The next checkbox should be checked to prevent unnecessary ingests to the archive tier. The migration from capacity to archive uses compute resources in the proxy appliance discussed. As we have to pay for this, we should not migrate data that will be deleted soon anyways. This setting makes sure the migrated data will be kept in the archive tier for a minimum amount of time that justifies for the migration cost. If your primary jobs have shorter retention periods, no data will ever flow to the archive tier.
Once defined, we will right away see the offloading job appear if the policy dictates to shift backups from capacity to archive already.
If we now jump back to Azure portal, we see the proxy appliance(s) appear and vanish again.
Inside the container we can see archive blobs of up to 0.5GB of size appear.
According to the amount of data VBR spawns several proxy VMs inside Azure. So the transfer speed reaches quite attractive values.
The nice thing about the SOBR is the full transparency inside the console. VMs migrated appear within the Archive hive of the backup tree.
Inside Azure you can scrutinize the work of your proxies if curiosity demands.
Summary
The archive tier nicely complements the great flexibility of the Scale-Out-Backup-Repository.
With the capacity tier allowing us to copy and maybe offload data to a cloud tier to have a secondary backup in a (maybe) less expensive storage layer, the archive tier allows for even cheaper long term storage.
Just to give an example from my demo environment. There I backup VMs worth 7TB of gross VM data resulting in VBKs for one full backup of roughly 3.5TB of size due to the ~50% compression we achieve.
To satisfy the 3-2-1 rule, the SOBR’s capacity tier does immediately copy all restore points to the capacity tier.
After 30 days the restore points will be removed in the on-prem repo to free up space there. But they will be kept in the capacity tier. This is achieved by the operational restore window of the “move” option.
Finally, our new archive tier makes sure the restore points are again moved from capacity to archive tier once older than 100 days. As the primary job keeps the backups for a full year (GFS: 12 months), they will stay in the archive tier for 265 more days.
To give an estimate the costs for Azure storage in the example sum up as follows:
- VMs gross data - ~7 TB
- On-Prem Storage – ~12 TB, excluding ReFS savings
- Capacity Tier Storage – ~5 TB (Azure: 120 EUR/month)
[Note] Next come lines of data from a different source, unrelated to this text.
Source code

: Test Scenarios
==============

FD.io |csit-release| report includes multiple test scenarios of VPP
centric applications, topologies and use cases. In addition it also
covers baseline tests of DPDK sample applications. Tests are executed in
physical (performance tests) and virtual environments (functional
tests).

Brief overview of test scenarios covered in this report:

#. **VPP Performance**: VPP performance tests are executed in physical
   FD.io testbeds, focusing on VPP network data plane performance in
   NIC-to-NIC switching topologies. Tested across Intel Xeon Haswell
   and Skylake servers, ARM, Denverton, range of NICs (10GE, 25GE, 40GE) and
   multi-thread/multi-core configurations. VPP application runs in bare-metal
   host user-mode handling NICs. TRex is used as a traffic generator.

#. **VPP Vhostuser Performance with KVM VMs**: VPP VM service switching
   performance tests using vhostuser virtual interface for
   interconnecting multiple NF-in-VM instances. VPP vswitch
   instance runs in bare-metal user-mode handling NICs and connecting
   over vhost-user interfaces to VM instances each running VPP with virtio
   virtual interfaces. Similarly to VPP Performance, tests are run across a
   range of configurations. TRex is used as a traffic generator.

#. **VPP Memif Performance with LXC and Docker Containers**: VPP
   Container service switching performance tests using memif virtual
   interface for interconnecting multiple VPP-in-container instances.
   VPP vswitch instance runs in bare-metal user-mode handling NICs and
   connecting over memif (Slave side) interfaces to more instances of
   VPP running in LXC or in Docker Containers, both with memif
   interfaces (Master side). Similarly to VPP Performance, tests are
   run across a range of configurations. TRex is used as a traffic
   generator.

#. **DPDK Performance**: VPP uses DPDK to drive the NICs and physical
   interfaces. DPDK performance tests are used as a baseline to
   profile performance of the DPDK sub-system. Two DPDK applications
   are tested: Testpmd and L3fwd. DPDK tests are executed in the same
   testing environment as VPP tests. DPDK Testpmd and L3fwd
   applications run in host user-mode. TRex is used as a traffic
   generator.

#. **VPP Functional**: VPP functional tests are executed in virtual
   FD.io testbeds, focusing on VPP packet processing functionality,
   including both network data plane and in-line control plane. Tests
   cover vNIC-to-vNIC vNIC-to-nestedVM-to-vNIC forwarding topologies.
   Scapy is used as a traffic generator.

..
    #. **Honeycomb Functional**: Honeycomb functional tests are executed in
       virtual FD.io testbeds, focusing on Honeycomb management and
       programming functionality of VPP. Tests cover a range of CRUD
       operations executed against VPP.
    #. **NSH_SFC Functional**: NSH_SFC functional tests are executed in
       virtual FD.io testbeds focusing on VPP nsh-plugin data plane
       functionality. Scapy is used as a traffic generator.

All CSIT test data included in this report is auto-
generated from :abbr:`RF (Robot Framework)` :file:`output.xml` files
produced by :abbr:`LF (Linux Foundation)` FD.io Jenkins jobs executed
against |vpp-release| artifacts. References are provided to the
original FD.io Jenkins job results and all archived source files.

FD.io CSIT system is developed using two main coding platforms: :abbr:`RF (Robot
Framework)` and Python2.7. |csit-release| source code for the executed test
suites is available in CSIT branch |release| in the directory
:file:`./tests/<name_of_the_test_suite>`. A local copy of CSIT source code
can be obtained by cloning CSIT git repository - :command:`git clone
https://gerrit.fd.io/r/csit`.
- Archive Tier Storage – ~4 TB (Azure: 7 EUR/month)
- Migration Capacity->Archive – 1 EUR/month
Your milage of course will vary. You might have different pricing for Azure and also different dedupe ratios in the BLOB layer. Also, daily changes add to the capacity tier costs as we copy all increments for the sake of 3-2-1 as well.
The price difference is quite remarkable though. But keep in mind that if you need to recover the data from the archive tier, it first has to be rehydrated to the capacity tier. This is quite expensive for archive data and increases your RTO for these restore points as well.
Make sure the data is very rarely needed again, once pushed into the archive tier.
Then you will greatly benefit from the cost savings the archive tier provides.